* [Directions for this task] Extract every line of the items below that contains the string "common". The match is case-sensitive.

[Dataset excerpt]

§

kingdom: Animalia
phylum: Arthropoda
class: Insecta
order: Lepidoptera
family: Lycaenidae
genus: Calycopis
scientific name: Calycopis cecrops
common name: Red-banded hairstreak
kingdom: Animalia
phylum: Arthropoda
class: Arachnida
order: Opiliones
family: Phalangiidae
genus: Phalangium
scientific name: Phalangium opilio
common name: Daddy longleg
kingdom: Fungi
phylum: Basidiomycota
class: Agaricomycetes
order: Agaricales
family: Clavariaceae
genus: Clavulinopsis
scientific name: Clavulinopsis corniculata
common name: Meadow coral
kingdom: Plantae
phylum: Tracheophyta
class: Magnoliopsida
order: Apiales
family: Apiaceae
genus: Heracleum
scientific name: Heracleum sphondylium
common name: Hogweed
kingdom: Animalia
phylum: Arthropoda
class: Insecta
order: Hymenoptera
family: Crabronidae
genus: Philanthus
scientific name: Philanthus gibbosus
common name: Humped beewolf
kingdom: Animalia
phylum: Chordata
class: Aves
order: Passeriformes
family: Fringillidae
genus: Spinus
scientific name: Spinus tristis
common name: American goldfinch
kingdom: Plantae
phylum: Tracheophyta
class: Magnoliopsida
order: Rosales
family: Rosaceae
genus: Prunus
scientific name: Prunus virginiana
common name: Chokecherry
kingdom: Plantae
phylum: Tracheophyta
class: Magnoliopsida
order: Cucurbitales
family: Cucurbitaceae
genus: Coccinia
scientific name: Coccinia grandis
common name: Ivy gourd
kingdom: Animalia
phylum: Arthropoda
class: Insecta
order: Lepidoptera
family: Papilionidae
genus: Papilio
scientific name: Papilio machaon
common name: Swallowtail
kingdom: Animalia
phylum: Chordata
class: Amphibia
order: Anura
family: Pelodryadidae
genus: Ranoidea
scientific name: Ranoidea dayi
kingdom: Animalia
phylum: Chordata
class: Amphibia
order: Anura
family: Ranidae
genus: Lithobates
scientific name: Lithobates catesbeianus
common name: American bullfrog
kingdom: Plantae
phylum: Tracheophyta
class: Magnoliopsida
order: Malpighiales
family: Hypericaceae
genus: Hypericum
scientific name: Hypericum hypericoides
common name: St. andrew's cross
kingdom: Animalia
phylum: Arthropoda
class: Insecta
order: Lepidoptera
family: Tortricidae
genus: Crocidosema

§

* [Finished answer]
common name: Red-banded hairstreak
common name: Daddy longleg
common name: Meadow coral
common name: Hogweed
common name: Humped beewolf
common name: American goldfinch
common name: Chokecherry
common name: Ivy gourd
common name: Swallowtail
common name: American bullfrog
common name: St. andrew's cross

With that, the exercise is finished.